What this task involves
Would you print the data below exactly, leaving out every picture?

(Stored items)

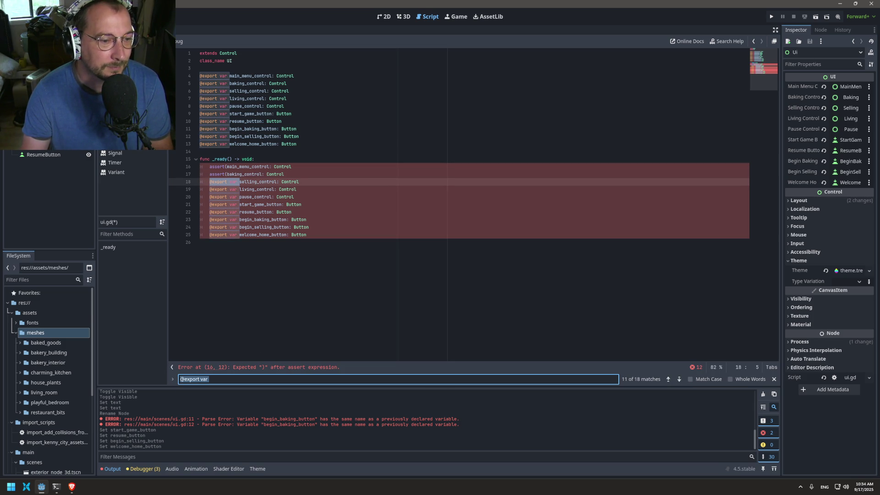
key(ctrl+r)
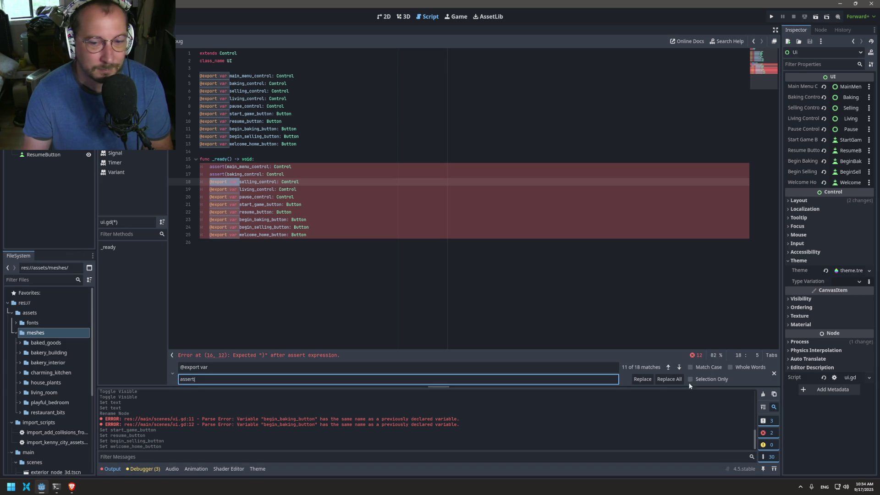
click(642, 381)
click(642, 380)
click(642, 381)
click(642, 381)
click(641, 382)
click(640, 383)
click(641, 384)
click(640, 383)
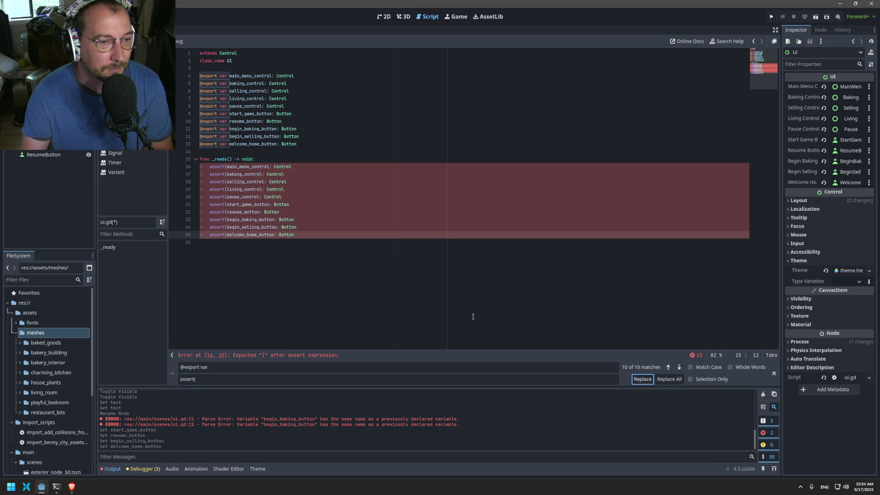
Change the search text to ': Control' and prepare to edit the replacement
drag(268, 168, 293, 168)
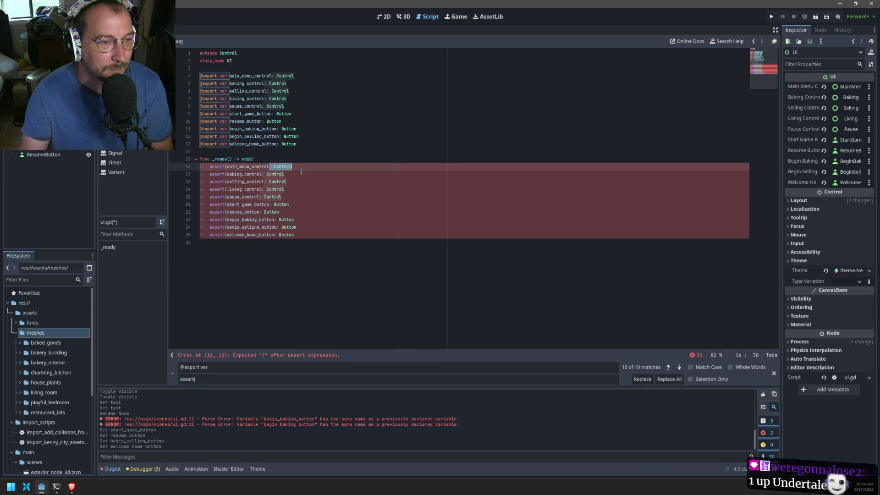
click(200, 367)
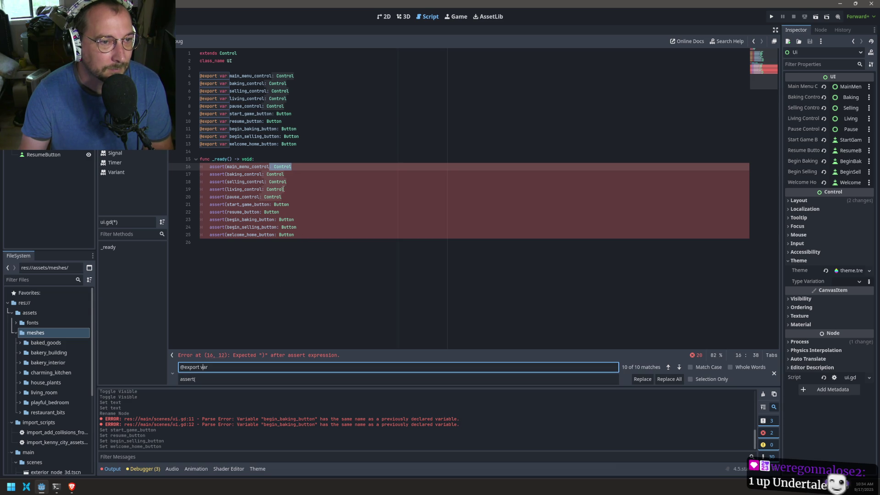
click(205, 169)
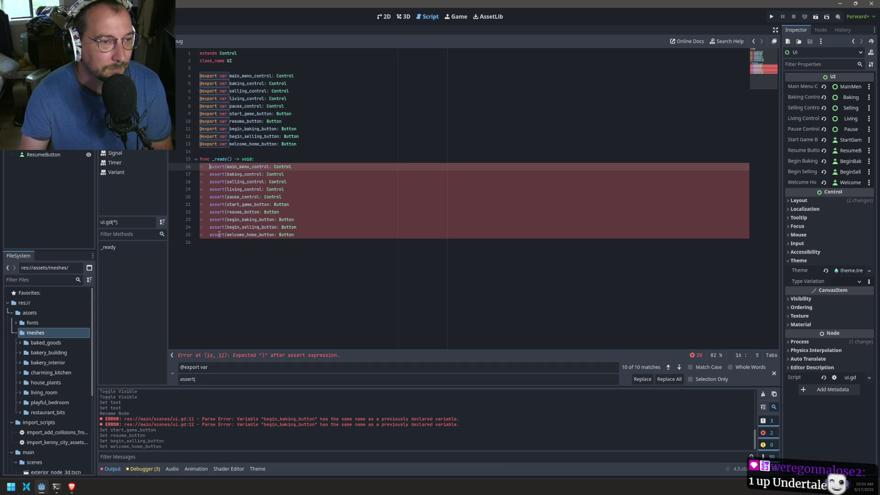
click(215, 367)
key(ctrl+a)
key(ctrl+v)
click(216, 378)
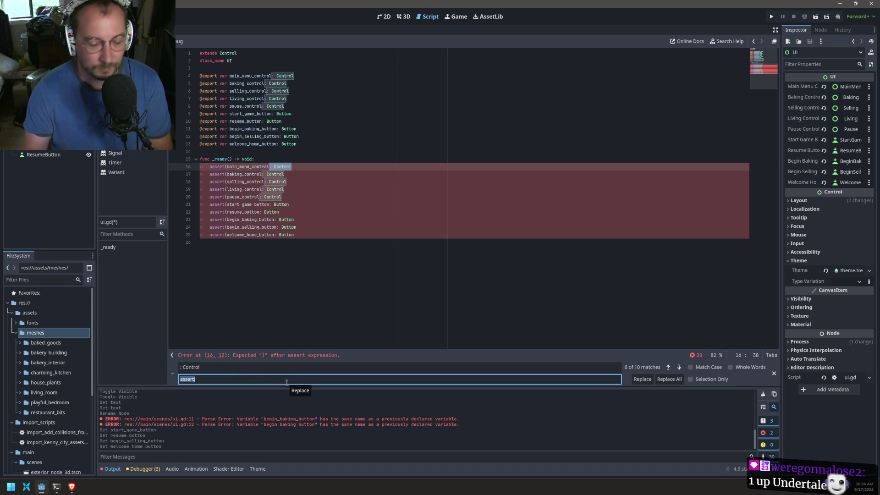
Set the replacement text to '== null, "is null")'
key(BackSpace)
text(== null, ")
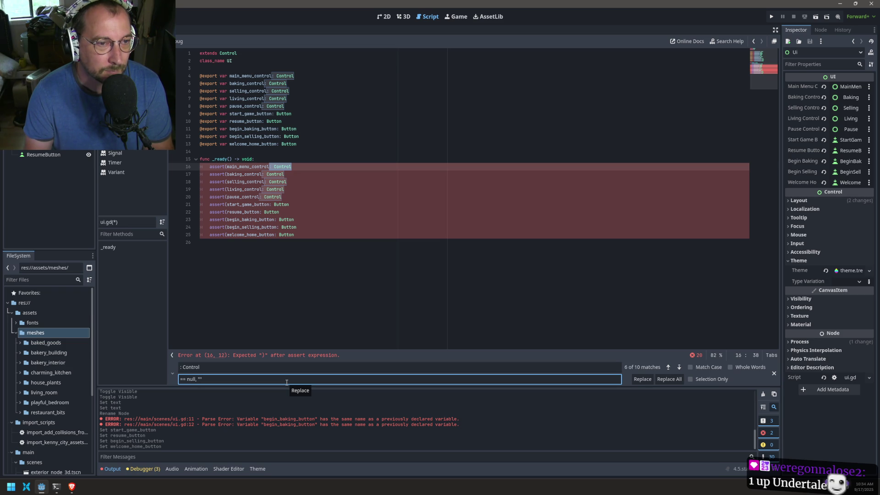
text(")
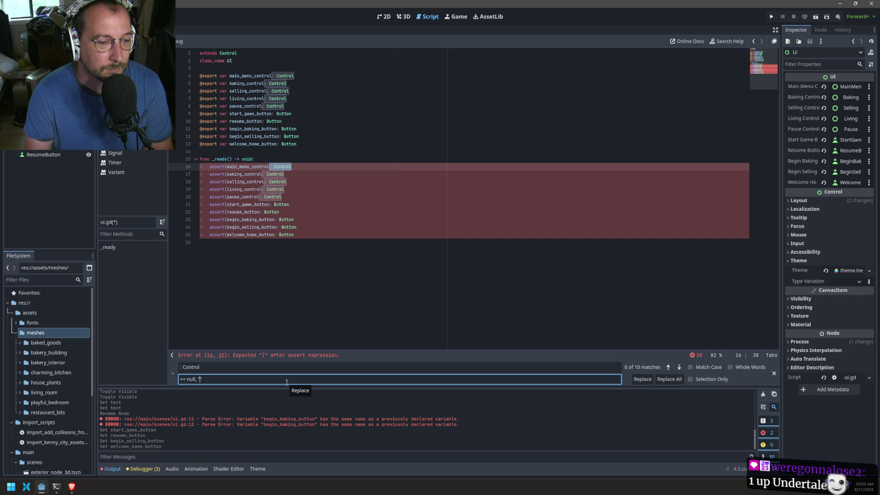
text(sing)
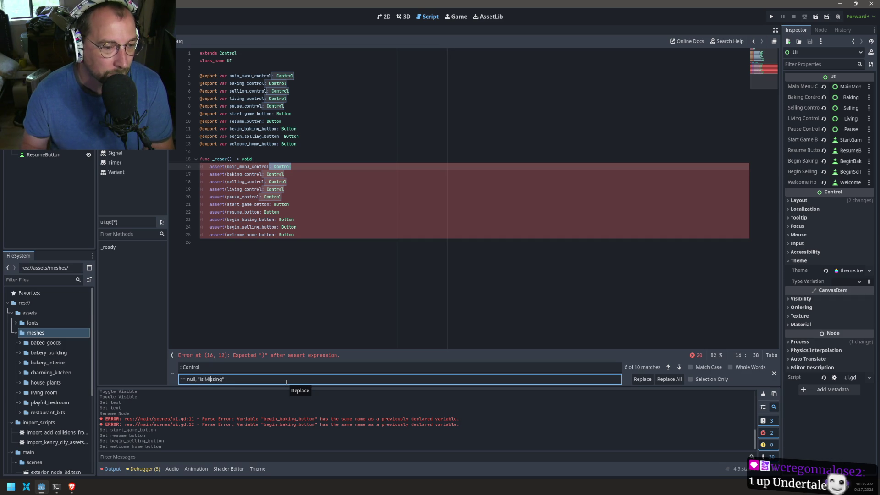
key(Right)
key(Right)
key(Right)
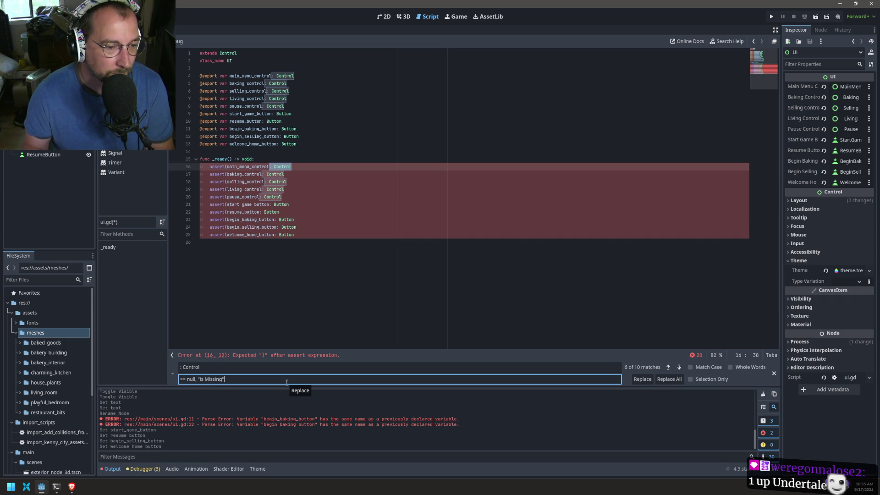
key(BackSpace)
key(BackSpace)
key(BackSpace)
text(null"))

Result
key(ctrl+r)
click(642, 381)
click(642, 380)
click(642, 381)
click(642, 381)
click(641, 382)
click(640, 383)
click(641, 384)
click(640, 383)
Change the search text to ': Control' and prepare to edit the replacement
drag(268, 168, 293, 168)
click(200, 367)
click(205, 169)
click(215, 367)
key(ctrl+a)
key(ctrl+v)
click(216, 378)
Set the replacement text to '== null, "is null")'
key(BackSpace)
text(== null, ")
text(")
text(sing)
key(Right)
key(Right)
key(Right)
key(BackSpace)
key(BackSpace)
key(BackSpace)
text(null"))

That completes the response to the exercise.